With Christians who go on
about "Jesus this" and "Jesus that," you wonder if they're
aware that in the Bible, the only people who personally addressed the Lord
Jesus Christ just as Jesus were unbelievers.
In the Four Gospels, it was
actually Christ's enemies who addressed Him personally as Jesus. There are only
two times when any of His disciples ever talked to Him using just Jesus, and in
both instances, they were acting like unbelievers.
Jesus Christ's full name is
the Lord Jesus Christ. Usually, you'll see it in the Bible as Jesus Christ or
Christ Jesus.
With the use of the name
Jesus Christ, the emphasis is on His person, but it's coupled with the fact
that He's not just a person who came to earth into humiliation, but HeÕs God.
With the name Christ Jesus,
the emphasis is not on His person, but on His office, or the position that He
holds.
In Matthew 8:28, Christ is at
Gadara casting out the demons when it says he met "two possessed with
devils" who cried out, "What have we do to with thee, Jesus, thou Son of God? art thou come hither to torment us
before the time?"
These two, rather than
exalting Christ, were addressing Him in such a way to try and bring Him down to
their level.
As my pastor, Richard Jordan
(Shorewood Bible Church, Rolling Meadows, Ill.) explains it, "They know
and understand who He is—the Son of God—but you can see the
contempt they have for Him. They're not talking about Him like they love
Him."
There are other times in the
Gospels when the name Jesus isn't used in contempt but in association with His
rejection. When you see a disciple doing it, for instance, it indicates a lack
of faith; a stepping back to the position of an unbeliever because of a loss of
confidence in Him as the Messiah.
An example of this is in Luke
24:15-19 when Christ appears after His resurrection to the Emmaus disciples.
The passage reads,
"And it came to pass,
that, while they communed together and reasoned, Jesus himself drew near, and
went with them.
"But their eyes were holden that they should not know him.
"And he said unto them, What manner of communications are these that ye
have one to another, as ye walk, and are sad?
"And the one of them, whose name was Cleopas, answering said unto him, Art
thou only a stranger in Jerusalem, and hast not known the things which are come
to pass therein these days?
"And he said unto them, What things?
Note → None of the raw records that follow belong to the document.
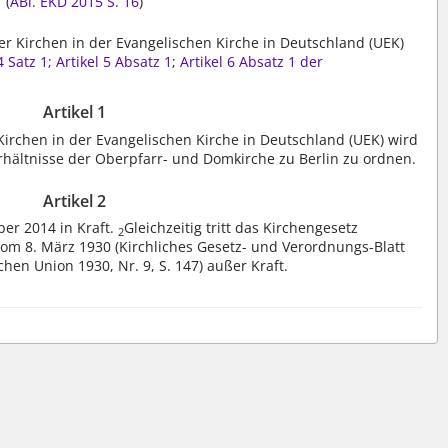
(
ABl. EKD 2015 S. 16
)
er Kirchen in der Evangelischen Kirche in Deutschland (UEK)
4 Satz 1;
Artikel 5 Absatz 1
;
Artikel 6 Absatz 1
der
Artikel 1
irchen in der Evangelischen Kirche in Deutschland (UEK) wird
rhältnisse der Oberpfarr- und Domkirche zu Berlin zu ordnen.
Artikel 2
ber 2014 in Kraft.
Gleichzeitig tritt das Kirchengesetz
2
om 8. März 1930 (Kirchliches Gesetz- und Verordnungs-Blatt
hen Union 1930, Nr. 9, S. 147) außer Kraft.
And they said unto him, Concerning Jesus
of Nazareth, which was a prophet
mighty in deed and word before God and all the people:"
Especially in the Book of
Acts, the name "Jesus of Nazareth" is consistently used in
association with Christ's humiliation—His rejection.
"There's something about
the Crosswork, there's something about Him coming to be rejected and to die in
humiliation—what He did as Jesus Christ—that they couldn't figure
out," explains Jordan. "It's something God had planned all along but
only revealed it to and through the Apostle Paul, because had it been
previously known they wouldn't have crucified the Lord of glory.
"That name that was once
associated with His humiliation has forever been linked with the Crosswork and
the Cross today is the source of all of His glory, and all of His wisdom. That
secret has been made known."
As Paul writes so masterfully
in Phil. 2:9-11,
"Let this mind be in
you, which was also in Christ Jesus: Who, being in the form of God, thought it
not robbery to be equal with God:
"But made himself of no reputation, and took upon him the form of a
servant, and was made in the likeness of men:
"And being found in fashion as a man, he humbled himself, and became
obedient unto death, even the death of the cross.
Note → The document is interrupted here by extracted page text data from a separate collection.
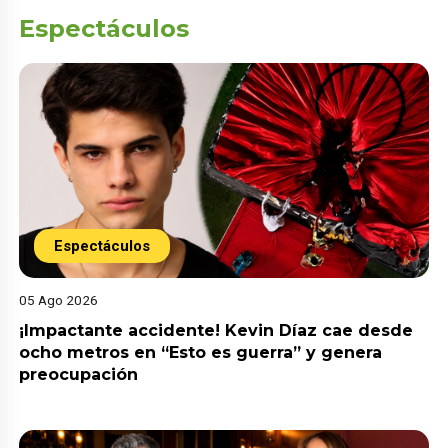
Espectáculos
Espectáculos
05 Ago 2026
¡Impactante accidente! Kevin Díaz cae desde
ocho metros en “Esto es guerra” y genera
preocupación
"Wherefore God also hath highly exalted him, and given him a name which
is above every name:
"That at the name of Jesus every
knee should bow, of things in heaven, and things in earth, and things under the
earth;
"And that every tongue should confess that Jesus Christ is Lord, to the glory of God the Father."
Editor's Note:
One of the quickest ways you
know to be suspicious of all the modern Bible translations (which come from a
different line of Greek text than the Received Text of the King James Bible) is
to see how many times the title "Lord" is omitted.
Even in the New King James
Version, the title has been left out 66 times.
In Gail Riplinger's book,
"New Age Bible Versions," she points out how frequently the word
"Lord" is missing from the New International Version and how one of
its translators, Dr. Edwin Palmer, actually wrote a book arguing there are only
a few texts that prove the deity of Christ.
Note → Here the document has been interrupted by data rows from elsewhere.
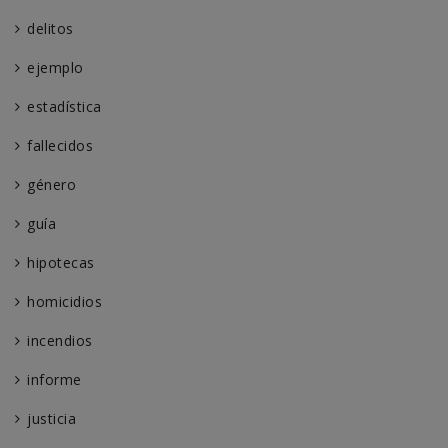
delitos
ejemplo
estadística
fallecidos
género
guía
hipotecas
homicidios
incendios
informe
justicia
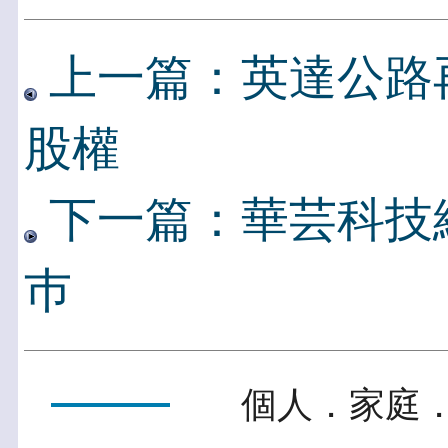
上一篇：英達公路
股權
下一篇：華芸科技
巿
個人．家庭．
Riplinger complains what a
ludicrous thing for anyone to suggest when there are hundreds of times in the
Bible in which Christ is called Lord. The guy obviously doesn't get it that the
Bible's references to Christ as the Lord Jesus are, indeed, statements about
His deity.
"When you say 'the Lord
Jesus Christ,' you're saying 'Jehovah,' " says my pastor. "He's the
Supreme One. He's the one who owns the whole shooting match."